Currently, type conflicts to not abort scope initialization. Instead, an warning message is added to the log files. It's still a good practice to fix these errors since they might cause non-obvious issues if not resolved.

Unused Variable Assignments

A Variable Assignment is ignored if

• There is no Variable Definition for the variable denoted by the Variable Assignment
• It refers to a variable for which the Variable Definition states that it is a global variable. You can't use Variable Assignments to assign a value to a global variable.

In other words: Variable Assignments can only be used to assign values to local variables for which a Variable Definition exists.

Unused Variable Assignments also are recorded in the log files and displayed in the editors.

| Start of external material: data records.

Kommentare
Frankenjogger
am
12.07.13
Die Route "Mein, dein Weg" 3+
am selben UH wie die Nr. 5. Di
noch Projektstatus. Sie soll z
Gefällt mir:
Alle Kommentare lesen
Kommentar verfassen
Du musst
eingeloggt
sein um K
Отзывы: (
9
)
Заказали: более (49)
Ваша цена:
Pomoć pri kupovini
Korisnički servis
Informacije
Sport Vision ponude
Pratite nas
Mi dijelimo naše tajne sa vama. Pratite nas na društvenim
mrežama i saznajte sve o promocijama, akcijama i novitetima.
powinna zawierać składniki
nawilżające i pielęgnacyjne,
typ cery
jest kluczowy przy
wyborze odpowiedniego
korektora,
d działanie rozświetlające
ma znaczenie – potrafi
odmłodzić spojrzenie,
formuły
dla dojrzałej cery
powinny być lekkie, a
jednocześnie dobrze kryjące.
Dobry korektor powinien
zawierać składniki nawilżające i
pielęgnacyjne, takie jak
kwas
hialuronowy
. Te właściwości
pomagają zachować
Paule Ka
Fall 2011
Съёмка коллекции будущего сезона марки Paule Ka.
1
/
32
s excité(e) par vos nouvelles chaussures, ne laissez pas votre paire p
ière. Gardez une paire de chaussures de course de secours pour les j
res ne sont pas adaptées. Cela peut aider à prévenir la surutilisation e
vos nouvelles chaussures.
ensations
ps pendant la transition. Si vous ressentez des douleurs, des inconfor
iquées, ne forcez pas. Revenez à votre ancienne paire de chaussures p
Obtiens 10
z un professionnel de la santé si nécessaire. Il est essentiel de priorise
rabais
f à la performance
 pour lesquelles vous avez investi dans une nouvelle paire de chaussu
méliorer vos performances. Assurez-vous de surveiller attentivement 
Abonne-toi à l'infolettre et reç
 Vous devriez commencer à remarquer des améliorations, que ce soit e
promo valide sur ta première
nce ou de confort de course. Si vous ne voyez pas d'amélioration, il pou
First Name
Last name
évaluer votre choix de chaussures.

Variable Assignment Overview

The following flowchart shows where variables get their values for all common cases:

Figure 7 : Where Variables get their Values

Scopes in "real life"

The examples in this document have used a simplified view of scope structures. There are two important differences between the examples in this document and "real life." First of all, scopes usually do not build a "chain," but a "tree." If there are parallel activities within a Process Instance, each activity gets its own scope, because each activity potentially has different local variables. The scope of the Process Instance is the parent scope of the activity scopes. The second main difference is that there are many more scopes.

A real life example could look like this:

Figure 8 : Snapshot of a scope tree in real life

The root scope is usually the scope of a Process Instance created when a new instance of a Process is created. Below this root scope, there are scopes for Process Tokens. There can be multiple child scopes of the root scope because there can be multiple active Process Tokens at a time (perhaps assigned to different users). And because a Process may reference other Processes as subworkflows, there may be multiple levels of Process Token scopes.

A Sub-Process Task is one special kind of Process Task. When a Sub-Process Task is executed, a Sub-Process Instance is created and a new scope is initialized for this Sub-Process Instance. Below the Sub-Process Instance's scope, there may be multiple Sub-Process Session scopes and Sub-Process Token scopes. Again, a Sub-ProcessInstance may include multiple parallel Sub-Process Sessions, and one Sub-Process Session may contain multiple (stacked) Sub-Process Tokens.

The Screen Data scope is the last "persistent" scope in the scope tree. All other scopes get created and destroyed at runtime when a Screen is processed. In addition to these runtime scopes, there may be additional scopes generated when an expression or a script is executed (to prevent a "pollution" of the currently active scope).